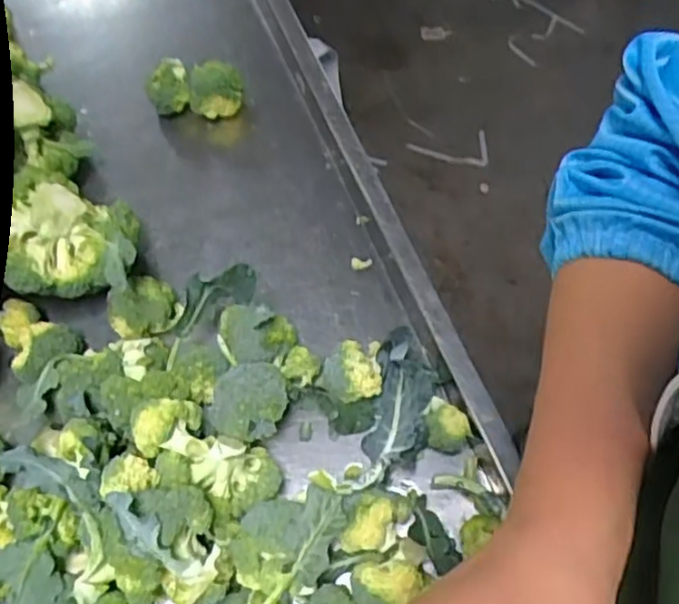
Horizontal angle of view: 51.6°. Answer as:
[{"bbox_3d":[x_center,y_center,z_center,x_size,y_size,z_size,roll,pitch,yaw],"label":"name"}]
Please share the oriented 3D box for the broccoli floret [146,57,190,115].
[{"bbox_3d":[-0.183,-0.226,0.744,0.047,0.057,0.043,-13,65,-7],"label":"broccoli floret"}]

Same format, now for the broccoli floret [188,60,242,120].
[{"bbox_3d":[-0.129,-0.219,0.737,0.056,0.058,0.041,-7,64,-5],"label":"broccoli floret"}]

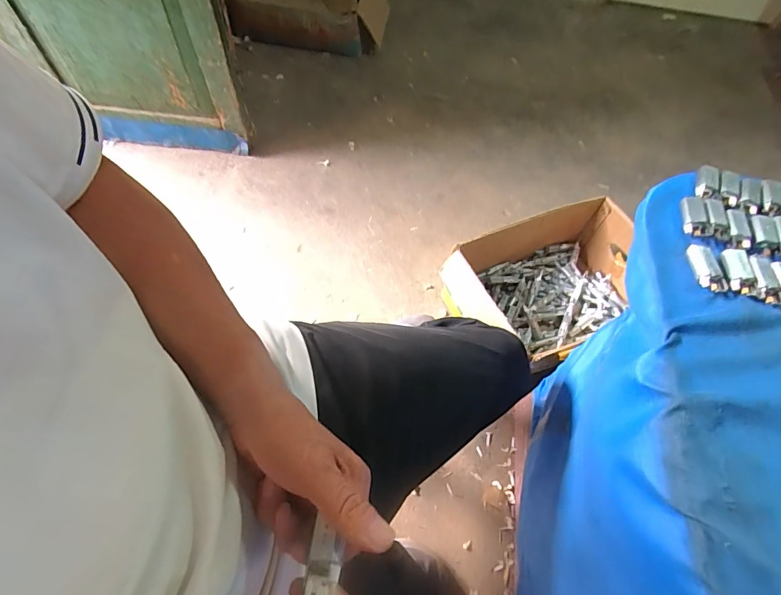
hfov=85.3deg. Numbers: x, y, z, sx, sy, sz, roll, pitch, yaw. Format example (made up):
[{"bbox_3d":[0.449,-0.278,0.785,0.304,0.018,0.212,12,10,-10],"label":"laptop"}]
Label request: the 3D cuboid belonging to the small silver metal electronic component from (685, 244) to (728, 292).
[{"bbox_3d":[0.289,-0.028,0.387,0.023,0.008,0.048,-2,61,-5],"label":"small silver metal electronic component"}]

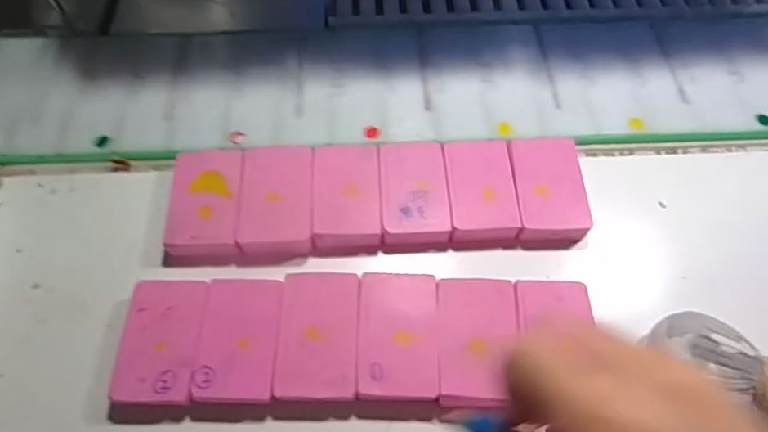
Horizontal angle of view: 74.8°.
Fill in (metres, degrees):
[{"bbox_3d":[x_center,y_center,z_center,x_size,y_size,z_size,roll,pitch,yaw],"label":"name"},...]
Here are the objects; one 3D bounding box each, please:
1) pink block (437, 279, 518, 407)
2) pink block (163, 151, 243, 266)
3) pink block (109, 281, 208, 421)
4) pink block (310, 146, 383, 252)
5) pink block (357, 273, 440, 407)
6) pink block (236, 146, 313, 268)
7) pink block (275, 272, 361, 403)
[{"bbox_3d":[0.053,0.072,0.287,0.044,0.019,0.069,1,61,2],"label":"pink block"},{"bbox_3d":[-0.115,-0.007,0.326,0.045,0.018,0.076,-4,61,-1],"label":"pink block"},{"bbox_3d":[-0.126,0.075,0.287,0.046,0.019,0.074,0,61,2],"label":"pink block"},{"bbox_3d":[-0.024,-0.013,0.329,0.042,0.015,0.071,-2,61,0],"label":"pink block"},{"bbox_3d":[0.008,0.070,0.288,0.044,0.020,0.072,0,61,1],"label":"pink block"},{"bbox_3d":[-0.070,-0.010,0.327,0.046,0.015,0.075,-1,61,1],"label":"pink block"},{"bbox_3d":[-0.037,0.069,0.289,0.044,0.018,0.070,0,61,1],"label":"pink block"}]

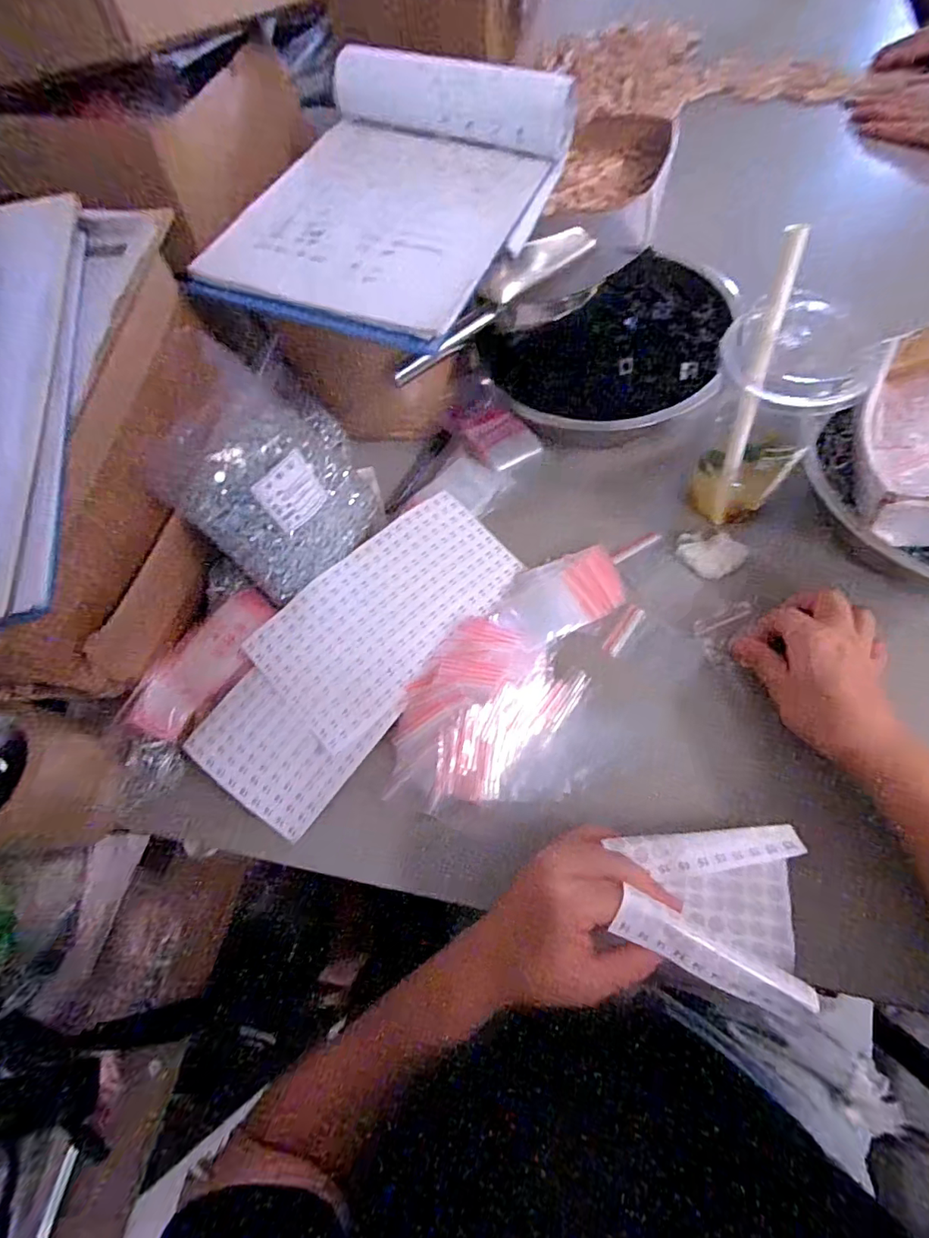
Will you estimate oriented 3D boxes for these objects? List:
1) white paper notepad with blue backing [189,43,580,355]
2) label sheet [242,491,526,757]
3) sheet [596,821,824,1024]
[{"bbox_3d":[-0.066,-0.356,0.434,0.223,0.047,0.321,21,71,9],"label":"white paper notepad with blue backing"},{"bbox_3d":[-0.062,-0.009,0.437,0.230,0.014,0.127,-40,73,-12],"label":"label sheet"},{"bbox_3d":[0.151,0.170,0.314,0.117,0.058,0.097,11,70,6],"label":"sheet"}]

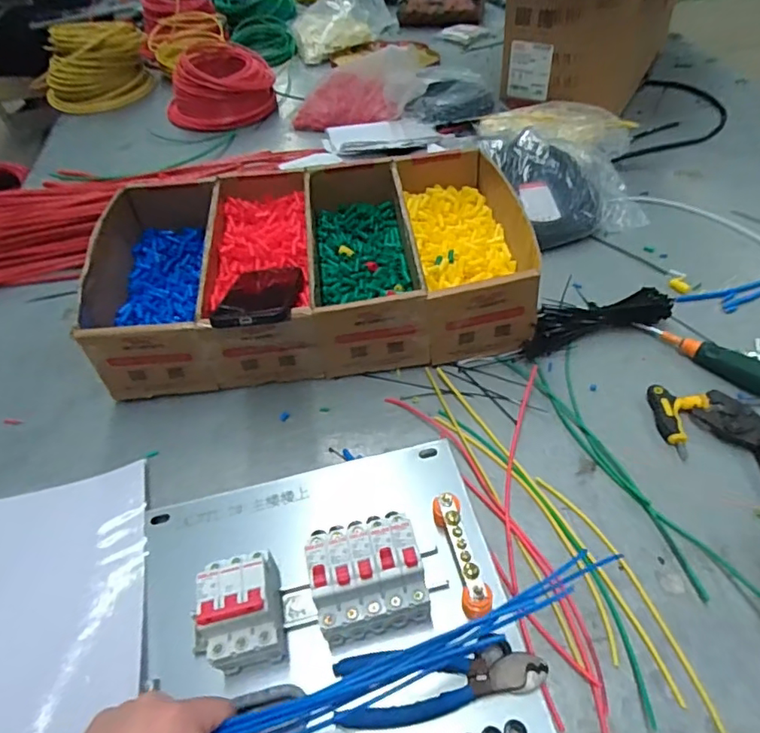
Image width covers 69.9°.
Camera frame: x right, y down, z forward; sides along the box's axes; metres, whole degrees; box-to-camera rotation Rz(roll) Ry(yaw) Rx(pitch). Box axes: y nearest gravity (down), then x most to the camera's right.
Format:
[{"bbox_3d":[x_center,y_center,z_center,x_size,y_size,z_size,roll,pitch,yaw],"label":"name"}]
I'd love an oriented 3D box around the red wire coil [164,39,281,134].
[{"bbox_3d":[-0.334,-0.604,1.182,0.178,0.114,0.188,0,47,0],"label":"red wire coil"}]

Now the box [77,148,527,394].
[{"bbox_3d":[-0.086,-0.134,0.712,0.523,0.119,0.337,-8,49,-2],"label":"box"}]

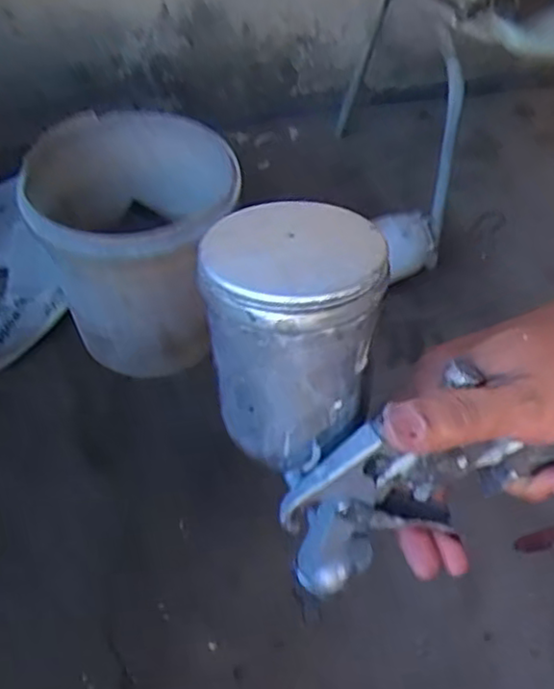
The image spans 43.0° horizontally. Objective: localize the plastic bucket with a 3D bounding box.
[{"bbox_3d":[-0.192,-0.132,1.012,0.289,0.298,0.272,0,51,0],"label":"plastic bucket"}]

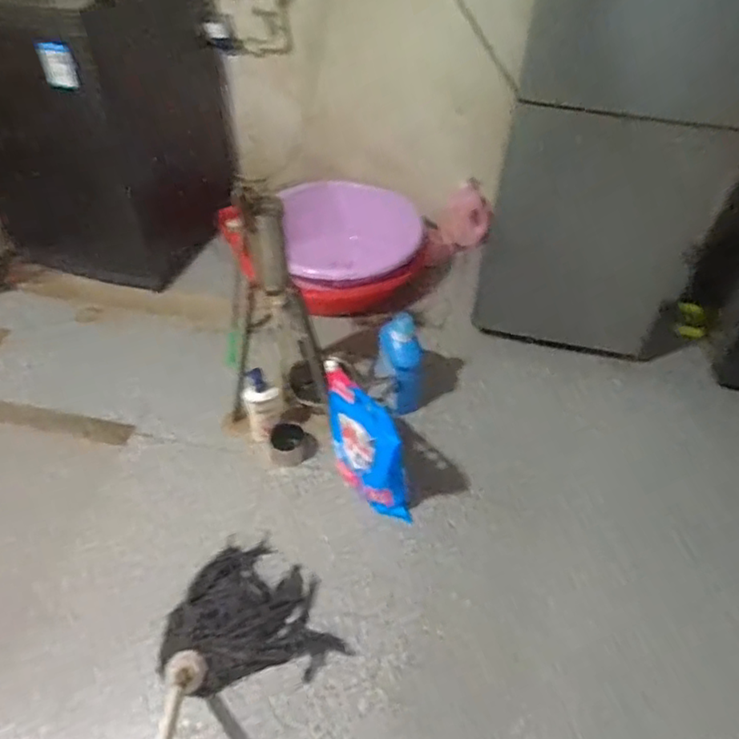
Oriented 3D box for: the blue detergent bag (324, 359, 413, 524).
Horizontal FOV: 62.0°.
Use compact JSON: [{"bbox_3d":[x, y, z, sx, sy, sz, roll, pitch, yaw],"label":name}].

▶ What is expected: Considering only the material above, set down every line from the one with "Here are the" to the one with "6) pink block (236, 146, 313, 268)", inclusive, exactly as written.

▶ Reply to the task:
Here are the objects; one 3D bounding box each, please:
1) pink block (437, 279, 518, 407)
2) pink block (163, 151, 243, 266)
3) pink block (109, 281, 208, 421)
4) pink block (310, 146, 383, 252)
5) pink block (357, 273, 440, 407)
6) pink block (236, 146, 313, 268)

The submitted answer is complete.